While it’s fairly easy to sell and buy stolen weight-loss drugs on the web, criminals may not be able to ensure buyers about the quality of the drugs once they are taken out of cold storage. Several pharmacists in São Paulo repeatedly stressed that just a few hours at room temperature renders the medications useless.

“They take the medications out to the car in a trash bag,” said Andrea Lima, the manager of a branch of the Drogaria São Paulo chain where a policeman foiled an attempted robbery last May. “How long do they leave it in the trunk?”

Ultrafarma’s strategy, said Mr. Lima, has been to install better security cameras and reduce stock in company-owned stores.

One Ultrafarma store that was robbed in 2023 has gone even further, said Leandro Rodrigo Santos, the store’s manager. It no longer keeps Ozempic in stock so customers have to order it and have it delivered to their home.

But even that has risks.

Wellington Vieira, chief of a Rio de Janeiro police division that investigates consumer-related crimes, said the agency had received reports of groups who order multiple boxes of Ozempic to a home and then pull a switcheroo.

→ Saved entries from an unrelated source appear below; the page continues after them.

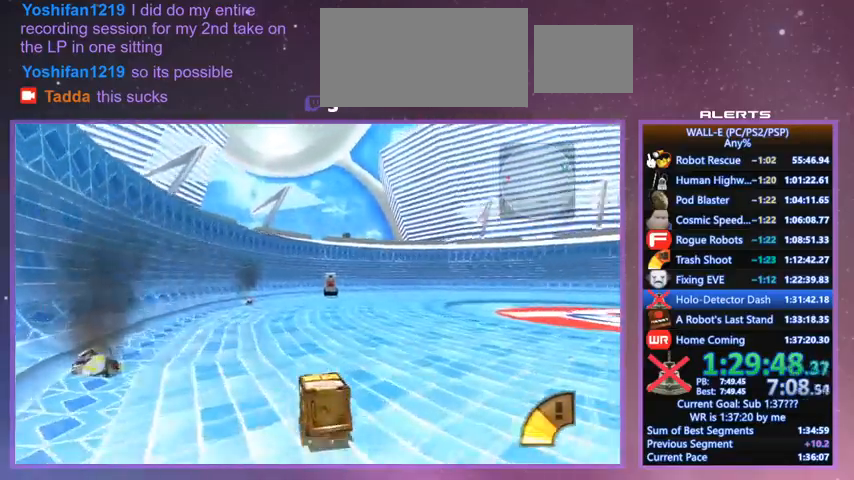
{"keys": ["w"], "events": [[67, "d", "up"], [233, "shift", "down"], [267, "k", "down"], [333, "k", "up"], [433, "shift", "up"]]}
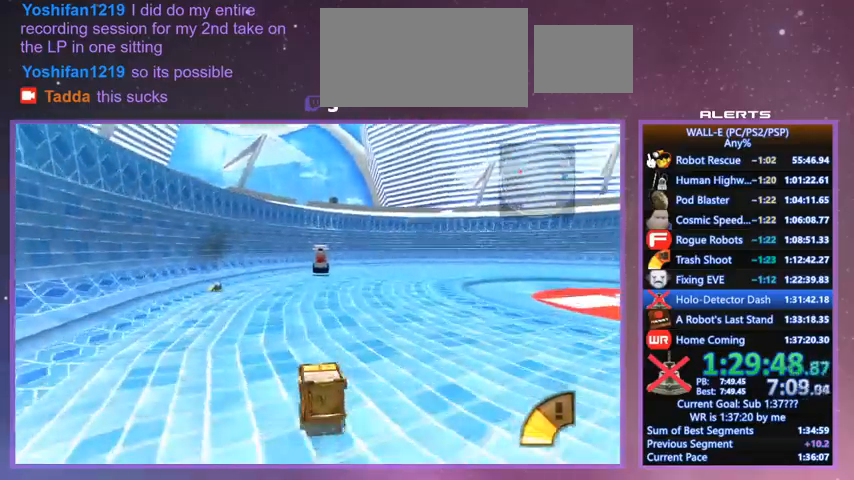
{"keys": ["w"], "events": [[200, "shift", "down"], [400, "shift", "up"]]}
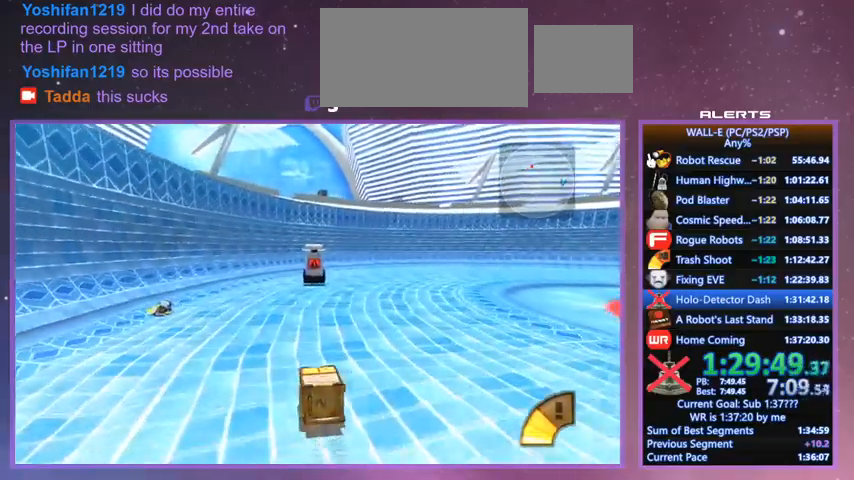
{"keys": ["w"], "events": [[200, "shift", "down"], [367, "l", "down"], [400, "l", "up"], [400, "shift", "up"]]}
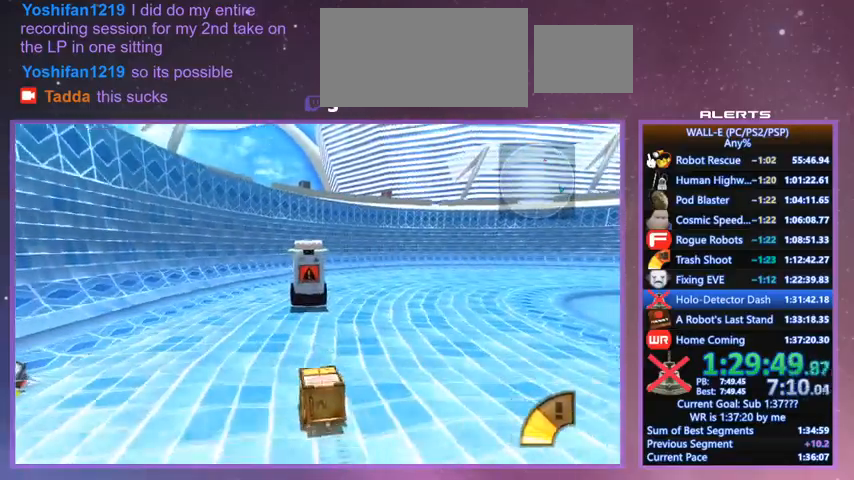
{"keys": ["a", "j", "shift"], "events": [[133, "l", "down"], [233, "l", "up"], [267, "shift", "down"], [333, "j", "down"], [500, "a", "down"], [500, "w", "up"]]}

When a delivery worker arrives, two people answer the door. One tries multiple times to pay with an invalid credit card, while the other accepts the package and switches out the real Ozempic for a counterfeit version. When the purchase is eventually canceled, the delivery worker unknowingly returns to the pharmacy with the fake medication.

Ozempic bandits may soon confront a force more powerful than the police: economics. Novo Nordisk’s Brazilian patent for semaglutide, the active ingredient in Ozempic and Wegovy, expires in 2026, and pharmaceutical companies are racing to get approval to produce generic versions that will almost certainly cause prices to tumble.

For now, some pharmacists are turning to a higher power for protection. Elis Regina Peixoto manages a pharmacy in eastern São Paulo that has so far gone unscathed. “In the name of Jesus,” she said, “we will not be robbed.”